• Source passage:
-=-=-=-=-

Elgato’s Facecam is a $200 webcam with streamer-friendly features

Elgato has attempted to be the brand of choice for streamers and content creators who need gear to get started — even if it’s rarely the most affordable option. It makes its own LED lighting rig, multiple kinds of mounts for lights and mics, app-controlled adhesive light strips for your monitor or desk, sound-dampening pads for podcasting, a mouse pad that doubles as a green screen, and a lot more. Now, it has a $199.99 webcam to sell you.

The Elgato Facecam is a 1080p webcam that can record at up to 60 frames per second. It has a Sony Starvis CMOS sensor, with an eight-element prime fixed focus lens with an f/2.4 aperture, 24mm full-frame equivalent focal length, and up to an 82-degree field of view. The company says it’s great for capturing detail while reducing noise in all sorts of lighting conditions, and the fixed focus is good if you don’t want a camera that’s constantly refocusing.

The webcam is meant to be an option for people who don’t have a high-end camera of their own to connect to something like Elgato’s (pricey) Cam Link HDMI-to-USB devices, which range from $129.99 to $359.99. The Facecam includes a low-profile monitor mount and can attach to it or a standard tripod with its quarter-inch thread.

Elgato Facecam The monitor mount will encroach a bit on displays with very thin bezels.Photo: Elgato

An app called Camera Hub is available for Windows 10 and macOS, and in it, you can update the Facecam’s firmware and tweak the settings. This webcam has onboard storage that can save your specific white balance, contrast, zoom, and other settings, so it won’t need to be adjusted through the app again if you move to a different device. Elgato says the Facecam’s sensor is surrounded by a heatsink, which it says allows for “cool 24/7 operation” without overheating. Webcams can get a little toasty, so this will likely be a good feature to have if you run multi-hour streams, or if you’re someone gunning to overtake Twitch marathon streamer Ludwig’s 31-day stream record.

-=-=-=-=-

• Dataset content:
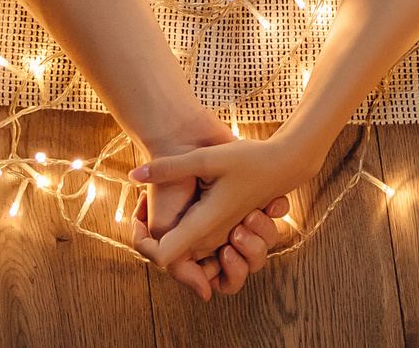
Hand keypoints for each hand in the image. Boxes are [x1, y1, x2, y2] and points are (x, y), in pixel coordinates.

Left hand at [132, 137, 313, 284]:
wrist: (283, 165)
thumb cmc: (248, 160)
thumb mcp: (206, 157)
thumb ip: (169, 167)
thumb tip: (134, 174)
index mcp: (203, 225)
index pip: (163, 257)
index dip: (146, 245)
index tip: (139, 217)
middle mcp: (211, 239)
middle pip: (173, 262)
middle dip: (151, 240)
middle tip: (143, 204)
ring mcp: (221, 239)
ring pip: (189, 257)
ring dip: (171, 238)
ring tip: (167, 209)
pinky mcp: (228, 234)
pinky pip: (204, 250)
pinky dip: (190, 240)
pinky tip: (185, 205)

-=-=-=-=-

• Work instructions:
1 - According to the webcam article, what is the highest frame rate the Facecam can record at?
2 - Revise the webcam article between "The Elgato Facecam" and "its quarter-inch thread.", inclusive, replacing "tripod" with "camera stand".

• Per-task answers:
1 - Up to 60 frames per second.

2 -
The Elgato Facecam is a 1080p webcam that can record at up to 60 frames per second. It has a Sony Starvis CMOS sensor, with an eight-element prime fixed focus lens with an f/2.4 aperture, 24mm full-frame equivalent focal length, and up to an 82-degree field of view. The company says it’s great for capturing detail while reducing noise in all sorts of lighting conditions, and the fixed focus is good if you don’t want a camera that’s constantly refocusing.

The webcam is meant to be an option for people who don’t have a high-end camera of their own to connect to something like Elgato’s (pricey) Cam Link HDMI-to-USB devices, which range from $129.99 to $359.99. The Facecam includes a low-profile monitor mount and can attach to it or a standard camera stand with its quarter-inch thread.